Pull out every line of the data below that contains the string "MiCAT", matching case exactly.
──────── Data for this task
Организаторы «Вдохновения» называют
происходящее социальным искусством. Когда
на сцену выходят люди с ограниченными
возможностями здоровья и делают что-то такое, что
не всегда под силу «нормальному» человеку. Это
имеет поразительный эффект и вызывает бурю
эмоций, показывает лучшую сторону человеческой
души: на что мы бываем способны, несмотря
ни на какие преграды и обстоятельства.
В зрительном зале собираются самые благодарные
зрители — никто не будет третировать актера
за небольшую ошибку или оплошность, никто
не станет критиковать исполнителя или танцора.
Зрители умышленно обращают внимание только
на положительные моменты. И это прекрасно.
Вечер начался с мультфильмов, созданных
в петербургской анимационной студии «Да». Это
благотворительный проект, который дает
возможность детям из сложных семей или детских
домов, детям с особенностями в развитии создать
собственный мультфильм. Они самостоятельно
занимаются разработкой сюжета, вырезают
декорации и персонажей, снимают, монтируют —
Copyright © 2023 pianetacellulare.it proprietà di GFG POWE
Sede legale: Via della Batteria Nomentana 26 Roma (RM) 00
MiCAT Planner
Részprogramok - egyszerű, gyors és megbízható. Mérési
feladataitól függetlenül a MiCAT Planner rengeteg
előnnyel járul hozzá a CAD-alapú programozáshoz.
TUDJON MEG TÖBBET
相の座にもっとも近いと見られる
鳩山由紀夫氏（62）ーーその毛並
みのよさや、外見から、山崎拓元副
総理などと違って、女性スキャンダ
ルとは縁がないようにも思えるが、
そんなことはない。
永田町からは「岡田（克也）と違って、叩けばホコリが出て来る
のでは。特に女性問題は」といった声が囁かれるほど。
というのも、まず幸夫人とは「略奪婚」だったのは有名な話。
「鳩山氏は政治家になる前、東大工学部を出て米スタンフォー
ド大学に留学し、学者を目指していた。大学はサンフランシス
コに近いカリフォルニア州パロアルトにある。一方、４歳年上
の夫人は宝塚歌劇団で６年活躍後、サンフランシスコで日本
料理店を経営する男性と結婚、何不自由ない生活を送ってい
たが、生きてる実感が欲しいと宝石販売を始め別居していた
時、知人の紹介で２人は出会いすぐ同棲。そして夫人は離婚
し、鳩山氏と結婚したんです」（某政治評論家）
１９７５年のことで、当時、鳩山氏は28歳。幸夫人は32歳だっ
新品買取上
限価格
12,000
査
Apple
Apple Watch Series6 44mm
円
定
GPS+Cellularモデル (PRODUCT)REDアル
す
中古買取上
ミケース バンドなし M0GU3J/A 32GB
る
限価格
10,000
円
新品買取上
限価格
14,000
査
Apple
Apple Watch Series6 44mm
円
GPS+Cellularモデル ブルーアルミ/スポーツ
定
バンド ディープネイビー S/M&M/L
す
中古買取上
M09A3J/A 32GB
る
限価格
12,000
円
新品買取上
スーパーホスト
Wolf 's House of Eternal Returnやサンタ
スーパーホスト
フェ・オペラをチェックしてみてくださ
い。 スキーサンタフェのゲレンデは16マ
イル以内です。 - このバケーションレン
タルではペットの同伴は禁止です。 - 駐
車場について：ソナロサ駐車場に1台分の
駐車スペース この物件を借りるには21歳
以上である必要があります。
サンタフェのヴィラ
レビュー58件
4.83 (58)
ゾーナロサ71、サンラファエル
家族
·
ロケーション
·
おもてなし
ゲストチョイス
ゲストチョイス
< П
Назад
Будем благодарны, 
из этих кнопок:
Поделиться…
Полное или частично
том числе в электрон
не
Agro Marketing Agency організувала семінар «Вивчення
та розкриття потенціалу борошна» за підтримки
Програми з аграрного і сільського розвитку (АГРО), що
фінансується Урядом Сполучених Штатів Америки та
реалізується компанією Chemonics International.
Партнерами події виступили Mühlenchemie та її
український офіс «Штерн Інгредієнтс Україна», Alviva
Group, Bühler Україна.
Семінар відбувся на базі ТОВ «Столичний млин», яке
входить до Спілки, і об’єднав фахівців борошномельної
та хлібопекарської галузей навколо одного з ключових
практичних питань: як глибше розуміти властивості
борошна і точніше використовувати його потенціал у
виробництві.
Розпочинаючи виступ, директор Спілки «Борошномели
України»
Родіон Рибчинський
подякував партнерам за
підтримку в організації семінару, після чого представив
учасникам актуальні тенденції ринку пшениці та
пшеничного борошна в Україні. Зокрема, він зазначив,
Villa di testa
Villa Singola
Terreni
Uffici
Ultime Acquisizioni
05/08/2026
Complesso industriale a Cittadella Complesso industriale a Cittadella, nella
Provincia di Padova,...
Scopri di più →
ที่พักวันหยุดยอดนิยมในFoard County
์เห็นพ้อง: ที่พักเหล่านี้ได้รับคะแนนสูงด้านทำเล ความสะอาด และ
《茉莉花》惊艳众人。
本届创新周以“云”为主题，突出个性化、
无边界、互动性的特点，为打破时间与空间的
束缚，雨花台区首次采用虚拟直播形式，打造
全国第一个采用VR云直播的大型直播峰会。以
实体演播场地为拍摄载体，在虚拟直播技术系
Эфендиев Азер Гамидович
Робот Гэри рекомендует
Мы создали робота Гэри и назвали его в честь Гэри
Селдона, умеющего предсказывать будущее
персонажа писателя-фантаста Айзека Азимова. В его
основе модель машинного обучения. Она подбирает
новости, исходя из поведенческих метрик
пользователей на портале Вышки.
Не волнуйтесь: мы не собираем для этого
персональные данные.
────────────────
Written solution.
MiCAT Planner
feladataitól függetlenül a MiCAT Planner rengeteg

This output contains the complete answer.